The reason: workers are just becoming more scarce. Thirty percent of small-business owners had job openings they couldn't fill in November, according to the National Federation of Independent Business's monthly survey. Hiring qualified workers was ranked as the second most-important problem, after taxes.

"I hear anecdotes from firms that tell me they're having a hard time finding workers," Fed Chair Janet Yellen said last month. "We expect the pace of job gains to moderate over time."

The Federal Open Market Committee continues to expect the tightening labor market to show up in higher wages and inflation over the medium term, according to minutes from the committee's Dec. 12-13 meeting, released Wednesday. Most participants reiterated support for gradual interest-rate hikes.

Trump has predicted his tax plan would contribute to higher wages, which has been largely missing from the expansion. Average hourly earnings likely rose 2.5 percent from a year earlier in December, unchanged from November's pace, and below the gains of more than 3 percent prior to the 2007-2009 recession.

"This gets us better wages, bigger paychecks, lower taxes," Trump said last month.

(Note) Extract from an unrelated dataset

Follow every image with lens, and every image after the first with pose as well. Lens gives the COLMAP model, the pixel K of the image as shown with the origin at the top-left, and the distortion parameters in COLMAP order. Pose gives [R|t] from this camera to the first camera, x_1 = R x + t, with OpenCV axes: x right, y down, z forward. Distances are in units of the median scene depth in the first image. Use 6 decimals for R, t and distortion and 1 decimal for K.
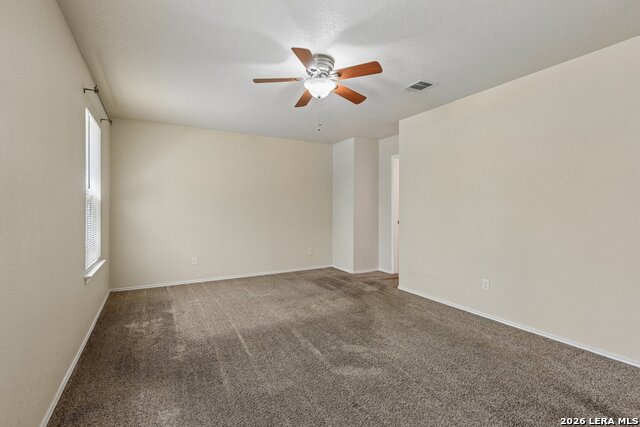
lens RADIAL K [[292.4, 0, 321.5], [0, 292.4, 207.8], [0, 0, 1]] dist [-0.004466, -0.003149]
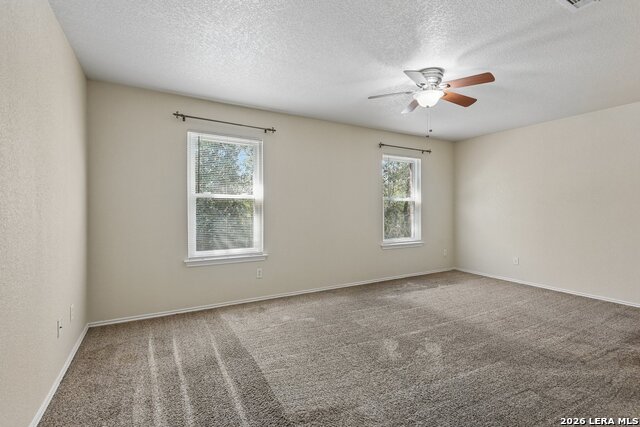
lens RADIAL K [[292.4, 0, 313.0], [0, 292.4, 213.3], [0, 0, 1]] dist [-0.004466, -0.003149]
pose [[-0.011041, 0.017776, -0.999781, 0.889333], [0.001919, 0.999841, 0.017756, -0.001353], [0.999937, -0.001723, -0.011073, 0.479011]]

Some economists agree with the president, at least for the current year.

"Last year's slowing in job growth was the natural result of an economy that is running out of spare labor," said Michael Feroli, JPMorgan Chase & Co.'s chief U.S. economist. With the tax overhaul boosting growth modestly, "it is reasonable to conjecture that the effect of higher labor demand may be more apparent in higher wages than in faster job growth."

Translation: The forgotten working folks who voted for Donald Trump are seeing the benefit of his economic policies in more hours, especially in the manufacturing sector, higher wages and more job security in the outlook for new orders.

However, the outlook is not rosy for all employers and employees.

Retail is getting hit hard by the continuing growth of online sales and traditionally labor-intensive retailers like grocery stores are testing robots and other forms of automation that will reduce employment in those sectors. Matching labor skills with job openings will be a continuing challenge as the retail sector changes and the role of traditional on the floor service and sales workers changes with it.

Democrats will ignore this good news or call it trickledown economics, but the forgotten working families of America will likely see the Trump economic boom as the best Christmas they’ve had in a long time.